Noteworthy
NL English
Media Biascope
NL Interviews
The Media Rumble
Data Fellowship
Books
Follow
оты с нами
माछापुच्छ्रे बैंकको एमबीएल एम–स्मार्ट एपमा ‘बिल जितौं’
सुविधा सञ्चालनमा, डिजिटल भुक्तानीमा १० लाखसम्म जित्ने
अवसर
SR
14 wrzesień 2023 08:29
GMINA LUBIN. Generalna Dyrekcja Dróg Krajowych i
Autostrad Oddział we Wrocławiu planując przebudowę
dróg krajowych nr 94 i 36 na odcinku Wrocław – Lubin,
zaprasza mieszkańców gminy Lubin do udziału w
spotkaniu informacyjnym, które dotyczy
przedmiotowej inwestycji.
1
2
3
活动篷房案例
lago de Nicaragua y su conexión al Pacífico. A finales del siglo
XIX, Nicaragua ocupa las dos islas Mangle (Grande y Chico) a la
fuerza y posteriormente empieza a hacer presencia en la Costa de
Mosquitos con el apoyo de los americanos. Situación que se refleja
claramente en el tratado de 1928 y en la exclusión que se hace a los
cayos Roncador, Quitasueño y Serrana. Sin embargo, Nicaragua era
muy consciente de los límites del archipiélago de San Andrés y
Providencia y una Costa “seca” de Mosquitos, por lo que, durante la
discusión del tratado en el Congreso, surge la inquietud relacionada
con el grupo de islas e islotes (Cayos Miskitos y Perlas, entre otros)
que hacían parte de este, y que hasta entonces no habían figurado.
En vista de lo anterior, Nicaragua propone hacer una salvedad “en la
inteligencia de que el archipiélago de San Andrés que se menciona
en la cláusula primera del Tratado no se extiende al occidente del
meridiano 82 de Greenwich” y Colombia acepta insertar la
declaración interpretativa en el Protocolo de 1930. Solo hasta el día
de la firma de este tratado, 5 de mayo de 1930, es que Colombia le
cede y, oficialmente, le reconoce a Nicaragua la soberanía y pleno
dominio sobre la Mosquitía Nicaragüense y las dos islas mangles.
________________________
What to produce — What you give back must be the stretch above, starting at the line with "cayos Roncador, Quitasueño" and ending at the line with "En vista de", copied exactly.

Your solution —
cayos Roncador, Quitasueño y Serrana. Sin embargo, Nicaragua era
muy consciente de los límites del archipiélago de San Andrés y
Providencia y una Costa “seca” de Mosquitos, por lo que, durante la
discusión del tratado en el Congreso, surge la inquietud relacionada
con el grupo de islas e islotes (Cayos Miskitos y Perlas, entre otros)
que hacían parte de este, y que hasta entonces no habían figurado.
En vista de lo anterior, Nicaragua propone hacer una salvedad “en la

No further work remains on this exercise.